Friedensland
Schon mein ganzes Leben lang bin ich auf dem Weg zum Friedensland. Wenn ich ehrlich bin, ist es eine ewige Flucht. Eine Flucht, dem Kriegsland zu entkommen. Manchmal zielstrebig und mit Power, oft jedoch verliere ich das Friedensland auch völlig aus den Augen. Dann fängt mich der Krieg kurz ein. Irgendwann schaffe ich es, mich aus den Klauen des Krieges zu befreien und sprinte weiter. Das Ziel scheint unerreichbar und ist sehr weit weg.
Doch dann finde ich ein Fernglas, mit dem ich tief in meine eigene Seele schauen kann. Und da öffnet sich ein Tor. Ein Tor ins Friedensland. Jeden Tag spähe ich nun hindurch und was ich sehe, ist gigantisch. Deswegen nehme ich mir fast jeden Tag etwas Zeit, um durch das Fernglas zu schauen.
Letzte Woche hat hinter mir ein Krieg begonnen, Bomben schlagen ein, Menschen sterben. Es ist unfassbar und wenn ich dorthin blicke, dann kommen mir die Tränen. Dieses Leid hat keine Worte. Wie gelähmt stehe ich da, hilflos. Was kann ich tun?
Und da fällt mir mein Fernglas wieder ein. Ich setze mich hin, atme tief, ein und aus, ein und aus und dann nehme ich das Fernglas und schaue in meine Seele. Und wieder öffnet sich das Tor ins Friedensland. Und diesmal trete ich hindurch.
Alles ist hell, der Frieden strahlt als leuchtendes Herz in der Mitte der Welt. Aus ihm wabern schillernde Kugeln. Was wohl in ihnen ist? Sie sehen aus wie Seifenblasen. Immer wieder neue schillernde Kugeln fliegen davon.

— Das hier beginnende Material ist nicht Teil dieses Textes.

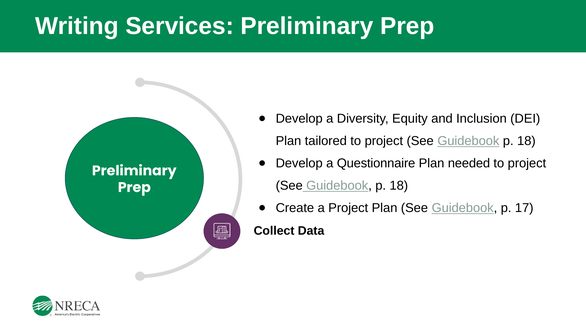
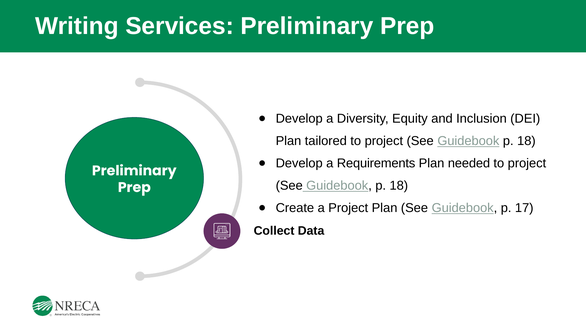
Questionnaire: Questionnaire -> Requirements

Und da, dort sitzen Tiere zusammen. Alle Arten von allen Kontinenten. Friedlich liegen sie beieinander. Sie scheinen sich zu unterhalten. Und sie scheinen zu lachen.
Und da, dort tanzen und singen Menschen zusammen – alle Rassen, Kulturen und Länder. Manche halten sich an den Händen, manche umarmen sich.
Und da, ich höre ein feines und leises Glockenläuten und eine der schillernden Kugeln fliegt auf mich zu. Jetzt, als sie immer näher kommt, klingt es wie Walgesang. Die Kugel setzt sich auf meine Hand und dann zerplatzt sie. Glücksseligkeit und Frieden. Alle Worte verschwinden. Und für kurze Zeit katapultiert sie mich in das Herz, woher die schillernden Kugeln kommen. Dort nehme ich so viele schillernde Kugeln, wie ich tragen kann. Dann gehe ich zurück ins Kriegsland, wo ich vorhin durchs Fernglas geschaut habe. Und von dort werfe ich die Kugeln zu den Menschen, die gegeneinander kämpfen.
Und dort, wo die Kugeln zerplatzen, dort wird es still. Ich setze mich hin und weine, ob vor Glück oder Traurigkeit? Ich weiß es nicht.
Und ich frage mich, ob ich weiter ins Friedensland gehen soll oder zurück und den Frieden in die Welt bringen, mit Worten, Taten, Geschichten und ganz viel Liebe. Und mit dem Fernglas kann ich ja jederzeit einen kurzen Besuch machen ins Friedensland.
Lange sitze ich da, spüre in mich hinein, was die richtige Entscheidung ist. Und dann lächele ich. Ich werde im Kriegsland gebraucht. Ich muss zurück. Also packe ich mein Fernglas ein und mache mich auf den Weg.